Early diagnosis of breast cancer can result in less radical therapy and improved survival. Current screening and diagnostic tools have limitations, as do serum marker antigens due to their low sensitivity. We hypothesised that an immune response is an early event in cancer evolution. Autoantibodies, which are the amplified signals of cancer-derived antigens, can be detected in the peripheral blood of women with early breast cancer. This thesis is a continuation of previous work at the Nottingham Breast Unit aimed at developing new panel of assays for the detection of autoantibodies in breast cancer. The goal of this thesis was to investigate the use of a potentially more reproducible ELISA assay to measure serum autoantibodies to MUC1, p53 and c-myc either singly or in combination within a panel to further clarify a role of AAbs in screening, diagnosis or prognosis of primary breast cancer.

METHODS:

Newly expressed, biotinylated and reconfigured p53 and c-myc antigens and purified MUC1 antigen were used to establish novel in-house ELISA. These were used to measure autoantibodies to the above 3 antigens in the serum of various populations which were collected over a two year period. These populations included an at-risk population (e.g. family history and atypical ductal hyperplasia) and a population of women who had just been diagnosed with primary breast cancer, either non-invasive ductal carcinoma in situ (DCIS) or invasive cancers. Cut-off values were established for each of the autoantibodies based on 2 or 3 standard deviations from the mean of a population of control samples. The control samples were obtained from a population of women who were either deemed ‘normal’ or who had a histological diagnosis of benign breast disease. The assay was validated by assessing effect of sample age as samples were of varying age, reproducibility using Bland Altman coefficient of reproducibility and reliability by establishing the assays ability to distinguish cancer from non-cancer.

RESULTS:

Eight hundred and ninety eight samples were analysed in the study. One hundred and ten were Control samples. The remaining samples included 381 that were from an at-risk population and 407 that were from a primary breast cancer population. Mean ages of Control, at-risk and primary breast cancer populations were 58.8, 50 and 62.9 years respectively.

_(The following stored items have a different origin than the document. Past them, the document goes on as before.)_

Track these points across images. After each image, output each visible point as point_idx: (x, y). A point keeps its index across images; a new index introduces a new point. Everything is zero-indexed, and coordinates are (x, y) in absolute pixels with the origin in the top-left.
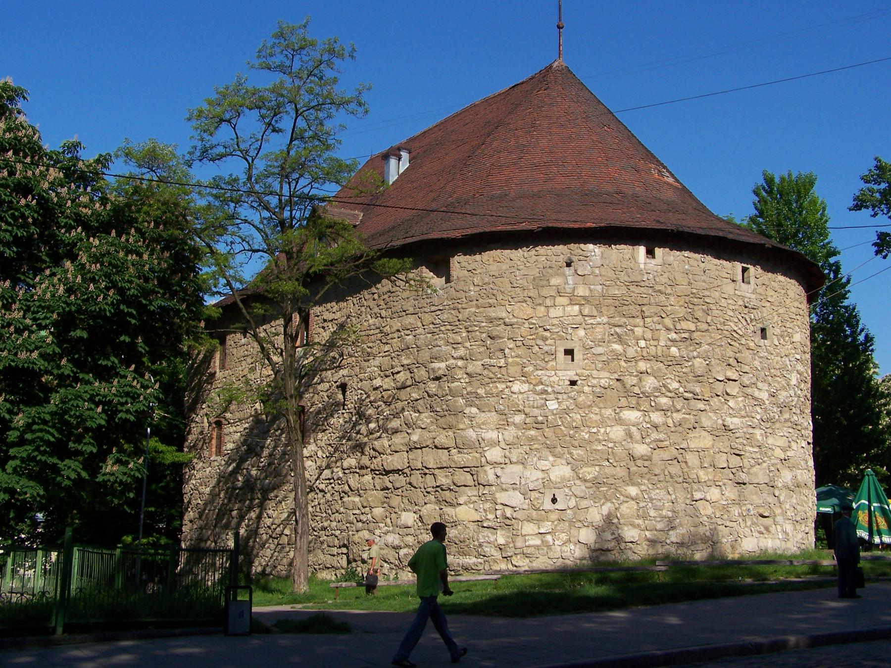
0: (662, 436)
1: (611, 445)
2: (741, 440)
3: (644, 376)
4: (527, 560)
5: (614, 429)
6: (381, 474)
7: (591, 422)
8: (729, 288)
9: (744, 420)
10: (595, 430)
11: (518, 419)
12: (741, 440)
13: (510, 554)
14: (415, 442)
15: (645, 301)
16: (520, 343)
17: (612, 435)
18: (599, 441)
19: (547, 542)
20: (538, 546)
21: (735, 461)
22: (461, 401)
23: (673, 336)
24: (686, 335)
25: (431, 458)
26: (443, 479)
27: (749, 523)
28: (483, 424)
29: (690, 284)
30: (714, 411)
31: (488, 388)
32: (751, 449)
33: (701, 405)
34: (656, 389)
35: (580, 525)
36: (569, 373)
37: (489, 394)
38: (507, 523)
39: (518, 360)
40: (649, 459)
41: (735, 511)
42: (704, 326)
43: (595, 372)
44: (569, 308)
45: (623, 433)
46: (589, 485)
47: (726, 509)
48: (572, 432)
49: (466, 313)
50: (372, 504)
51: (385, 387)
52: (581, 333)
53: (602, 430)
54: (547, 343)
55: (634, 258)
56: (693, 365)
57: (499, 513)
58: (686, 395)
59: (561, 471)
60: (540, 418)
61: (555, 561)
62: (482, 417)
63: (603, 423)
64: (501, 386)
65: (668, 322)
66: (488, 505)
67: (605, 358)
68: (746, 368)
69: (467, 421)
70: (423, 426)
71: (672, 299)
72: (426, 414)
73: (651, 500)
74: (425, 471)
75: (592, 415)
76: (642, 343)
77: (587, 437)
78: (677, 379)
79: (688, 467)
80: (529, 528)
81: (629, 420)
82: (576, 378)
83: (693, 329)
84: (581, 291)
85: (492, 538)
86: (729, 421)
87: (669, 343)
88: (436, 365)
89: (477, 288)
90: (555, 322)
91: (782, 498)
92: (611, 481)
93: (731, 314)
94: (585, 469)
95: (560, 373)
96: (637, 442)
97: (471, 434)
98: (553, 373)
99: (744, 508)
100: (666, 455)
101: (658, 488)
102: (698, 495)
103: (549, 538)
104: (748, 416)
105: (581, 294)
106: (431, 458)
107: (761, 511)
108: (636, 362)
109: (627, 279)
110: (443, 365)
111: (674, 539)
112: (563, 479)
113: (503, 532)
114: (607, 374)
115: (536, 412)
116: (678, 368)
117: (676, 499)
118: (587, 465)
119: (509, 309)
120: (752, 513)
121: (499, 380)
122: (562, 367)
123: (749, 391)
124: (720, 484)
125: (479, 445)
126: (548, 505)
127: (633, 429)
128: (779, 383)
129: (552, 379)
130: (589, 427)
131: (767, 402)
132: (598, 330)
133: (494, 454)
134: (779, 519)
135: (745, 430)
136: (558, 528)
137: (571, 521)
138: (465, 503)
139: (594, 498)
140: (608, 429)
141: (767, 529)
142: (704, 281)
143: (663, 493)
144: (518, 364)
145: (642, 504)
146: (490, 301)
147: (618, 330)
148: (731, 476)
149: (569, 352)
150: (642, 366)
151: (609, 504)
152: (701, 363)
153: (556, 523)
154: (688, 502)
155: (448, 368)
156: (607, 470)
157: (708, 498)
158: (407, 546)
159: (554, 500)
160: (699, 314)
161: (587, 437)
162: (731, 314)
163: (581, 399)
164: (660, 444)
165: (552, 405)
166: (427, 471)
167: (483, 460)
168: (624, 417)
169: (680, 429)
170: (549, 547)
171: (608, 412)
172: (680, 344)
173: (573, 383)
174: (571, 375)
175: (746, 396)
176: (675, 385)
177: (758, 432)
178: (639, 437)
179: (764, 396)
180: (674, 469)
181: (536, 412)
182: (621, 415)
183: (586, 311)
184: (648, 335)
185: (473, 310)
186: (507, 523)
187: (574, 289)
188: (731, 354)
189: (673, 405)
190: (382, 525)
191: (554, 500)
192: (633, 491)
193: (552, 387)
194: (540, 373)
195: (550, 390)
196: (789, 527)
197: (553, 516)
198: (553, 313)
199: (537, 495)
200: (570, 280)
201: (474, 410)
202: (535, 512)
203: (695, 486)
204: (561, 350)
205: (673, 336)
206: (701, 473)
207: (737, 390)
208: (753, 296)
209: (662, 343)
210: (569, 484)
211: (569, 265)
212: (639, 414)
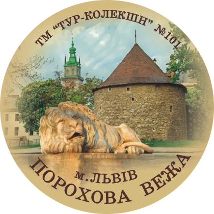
86: (124, 117)
150: (109, 109)
177: (131, 118)
179: (133, 111)
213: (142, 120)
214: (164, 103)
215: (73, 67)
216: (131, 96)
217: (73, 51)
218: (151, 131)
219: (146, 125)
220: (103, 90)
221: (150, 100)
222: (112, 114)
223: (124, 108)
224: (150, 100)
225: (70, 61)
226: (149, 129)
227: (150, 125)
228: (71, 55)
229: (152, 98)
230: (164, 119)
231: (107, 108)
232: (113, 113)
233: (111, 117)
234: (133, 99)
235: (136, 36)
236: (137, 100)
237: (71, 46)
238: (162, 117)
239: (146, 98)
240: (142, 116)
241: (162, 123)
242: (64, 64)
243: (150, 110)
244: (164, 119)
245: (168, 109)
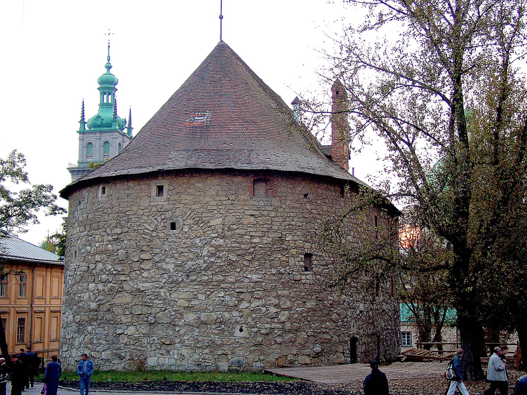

Data establishing validity of assay confirmed that sample age did not affect signal strength for MUC1 and c-myc autoantibodies. Older samples for the p53 autoantibody had lower signal than recent ones. Reproducibility data was satisfactory and was best in the samples from the group of women with benign breast disease. Using either a 2 or 3 standard deviation cut-off value the assay was also able to distinguish cancer from non-cancer for both MUC1 and p53 autoantibodies. For the c-myc autoantibody, cancer samples showed increased signal compared to non-cancer although this did not reach significance.

The at-risk population were routinely followed up in an outpatient clinic dedicated for women at increased risk of breast cancer. An individual positive marker was noted in up to 10% of at-risk patients. The panel of 3 assays showed a raised marker in 18.4%. This was significantly higher than that for the Control population whose panel detection was 9.1% whilst an individual marker was noted in up to 4.5% of samples. Only the c-myc autoantibody had similar prevalence in both Control and at-risk populations. There was no correlation between risk category and autoantibody detection.

The specificity for MUC1, p53 and c-myc autoantibody serum tumour markers were 92.4%, 95.2% and 95% respectively. Specificity of the assay can be further increased if two or more markers were needed to be positive before a positive result is deemed for the assay.

Thirteen women in the at-risk group developed breast cancer. The panel had a higher sensitivity to detect occult tumours compared to individual markers but at reduced specificity. Two of 13 at-risk patients (15.4%) who developed breast cancer had a raised marker (MUC1 & p53 autoantibodies) within the panel with a mean lead-time of 43.5 months. Further increasing the cut-off value to Mean + 4 standard deviation of Control population increased the specificity of the panel assay to 97.2% without altering the sensitivity to detect occult tumour (15.4%).

Primary breast cancer population consisted of patients who were known to have DCIS or invasive breast cancer. The latter group was further subdivided into those who were detected via screening mammogram (screen-detected) and those who presented with a lump (symptomatic). Two of the 3 markers (p53 and c-myc autoantibodies) were significantly raised in the primary breast cancer population compared to the at-risk population as well as the Control group as detailed in earlier paragraph. Individual markers were detected in up to 20.9%, 10.3% and 9.8% for p53, c-myc and MUC1 autoantibodies respectively. The panel detection rate was 35.1%.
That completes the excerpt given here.